• [Dataset excerpt]
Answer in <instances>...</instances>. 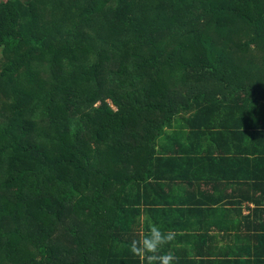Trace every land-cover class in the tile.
<instances>
[{
	"label": "trees",
	"instance_id": "trees-1",
	"mask_svg": "<svg viewBox=\"0 0 264 264\" xmlns=\"http://www.w3.org/2000/svg\"><path fill=\"white\" fill-rule=\"evenodd\" d=\"M243 189L264 205V0L0 1V264H146L150 225L173 250ZM263 234L173 262L264 264Z\"/></svg>",
	"mask_w": 264,
	"mask_h": 264
},
{
	"label": "crops",
	"instance_id": "crops-1",
	"mask_svg": "<svg viewBox=\"0 0 264 264\" xmlns=\"http://www.w3.org/2000/svg\"><path fill=\"white\" fill-rule=\"evenodd\" d=\"M207 183L211 186L216 185L217 188L220 187L221 191L226 190L223 182L210 180ZM174 191L175 199H177L176 196L182 198L185 194L184 189L179 186H176ZM244 192L243 189L239 193H236L235 199L232 200H229L230 198L227 196L228 192L225 195L222 194L215 204H194L196 212L193 215H189L186 218L180 216L174 221V223L182 225L183 227H192L189 233L182 228L179 230V234L187 238L182 239L183 243L179 247L161 252L171 253L175 257L177 254L180 257L187 255L191 258L197 251L206 253L209 251V247L216 249L223 245L234 249L238 239H245L242 235H251L252 238L249 237L245 239L247 242H241L240 244L243 247V252H240L241 256L243 258L252 257L251 259H254L256 255H260L256 253L259 243H257L254 235H261L262 231L264 233V216L256 217L253 213H255L254 211L256 209L263 210L264 205L258 206V204L240 201L243 200ZM139 219L142 224L144 219L141 217ZM230 226L236 227L230 228ZM243 226H249L246 233H252L245 234L241 231H233L234 228H241L243 230ZM234 251L239 252L237 250H230L229 253H233ZM161 252L158 250L157 253L160 254ZM262 255H264V252ZM182 260L184 261V259ZM260 261H264V257ZM172 264L178 263L172 262Z\"/></svg>",
	"mask_w": 264,
	"mask_h": 264
},
{
	"label": "clouds",
	"instance_id": "clouds-1",
	"mask_svg": "<svg viewBox=\"0 0 264 264\" xmlns=\"http://www.w3.org/2000/svg\"><path fill=\"white\" fill-rule=\"evenodd\" d=\"M174 236L175 233L171 229L162 233L160 228L153 224L141 240H132L130 250L133 254L141 256L146 264H172L176 259L174 255L163 252L158 255L157 252L165 243L173 241Z\"/></svg>",
	"mask_w": 264,
	"mask_h": 264
},
{
	"label": "rangeland",
	"instance_id": "rangeland-1",
	"mask_svg": "<svg viewBox=\"0 0 264 264\" xmlns=\"http://www.w3.org/2000/svg\"><path fill=\"white\" fill-rule=\"evenodd\" d=\"M0 1H6V0H0Z\"/></svg>",
	"mask_w": 264,
	"mask_h": 264
}]
</instances>
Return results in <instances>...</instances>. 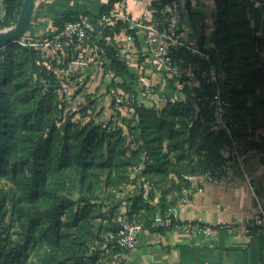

• [Goal] Count the lines in the material above that contain the word "rangeland". Reply with the number alone.

• [Exercise solution] 2